Peter Simons
Hi Clark.
I think we just use dependencies [to specify] different things.
If dependency version constraints are specified as a white-list -- i.e. we include only those few versions that have been actually verified and exclude everything else --, then we take the risk of excluding *too much*. There will be versions of the dependencies that would work just fine with our package, but the Cabal file prevents them from being used in the build.
The opposite approach is to specify constraints as a black-list. This means that we don't constrain our build inputs at all, unless we know for a fact that some specific versions cannot be used to build our package. In that case, we'll exclude exactly those versions, but nothing else. In this approach, we risk excluding *too little*. There will probably be versions of our dependencies that cannot be used to build our package, but the Cabal file doesn't exclude them from being used.
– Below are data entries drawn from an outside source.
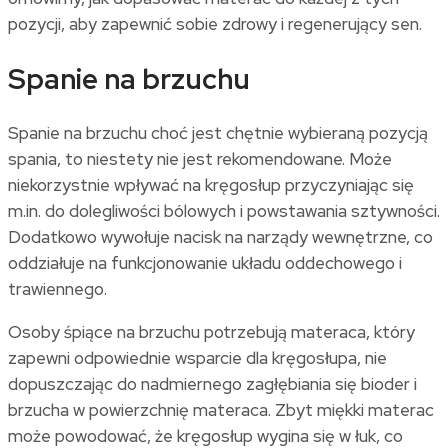
pozycji, aby zapewnić sobie zdrowy i regenerujący sen.
Spanie na brzuchu
Spanie na brzuchu choć jest chętnie wybieraną pozycją
spania, to niestety nie jest rekomendowane. Może
niekorzystnie wpływać na kręgosłup przyczyniając się
m.in. do dolegliwości bólowych i powstawania sztywności.
Dodatkowo wywołuje nacisk na narządy wewnętrzne, co
oddziałuje na funkcjonowanie układu oddechowego i
trawiennego.
Osoby śpiące na brzuchu potrzebują materaca, który
zapewni odpowiednie wsparcie dla kręgosłupa, nie
dopuszczając do nadmiernego zagłębiania się bioder i
brzucha w powierzchnię materaca. Zbyt miękki materac
może powodować, że kręgosłup wygina się w łuk, co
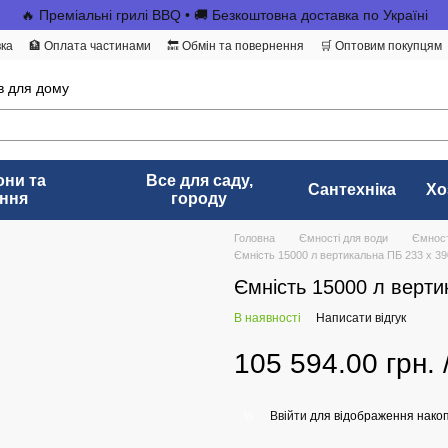
🔥 Преміальні грилі BBQ • 🚚 Безкоштовна доставка по Україні
вка
🏦 Оплата частинами
🔙 Обмін та повернення
🛒 Оптовим покупцям
в для дому
они та
Все для саду,
Сантехніка
Хо
ння
городу
Головна
Ємності для води
Ємност
Ємність 15000 л вертикальна ПБ 233 x 3
Ємність 15000 л верти
В наявності
Написати відгук
105 594.00 грн.
Ввійти
для відображення накоп
%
Now, the black-list approach has a significant advantage. In current versions of "cabal-install", it is possible for users to extend an incomplete black-list by adding appropriate "--constraint" flags on the command-line of the build. It is impossible, however, to extend an incomplete white-list that way.
In other words: build failures can be easily avoided if some package specifies constraints that are too loose. Build failures caused by version constraints that are too strict, however, can be fixed only by editing the Cabal file.
For this reason, dependency constraints in Cabal should rather be underspecified than overspecified.
The blacklisting approach has one major disadvantage that noone has mentioned yet: Adding more restrictive constraints does not work, the broken package will be on hackage forever, while adding a new version with relaxed constraints works well. Consider the following example: A 1.1.4.0 build-depends: B ==2.5.* C ==3.7.* (overspecified) B 2.5.3.0 build-depends: C ==3.* (underspecified) C 3.7.1.0 Everything works nice until C-3.8.0.0 appears with incompatible changes that break B, but not A. Now both A and B have to update their dependencies and we have now: A 1.1.5.0 build-depends: B ==2.5.* C >=3.7 && <3.9 B 2.5.4.0 build-depends: C >=3 && <3.8 C 3.8.0.0 And now the following combination is still valid: A 1.1.5.0 B 2.5.3.0 (old version) C 3.8.0.0 Bang! Tobi PS: This is my first post on this list. I'm not actively using haskell, but following this list for quite a while just out of interest.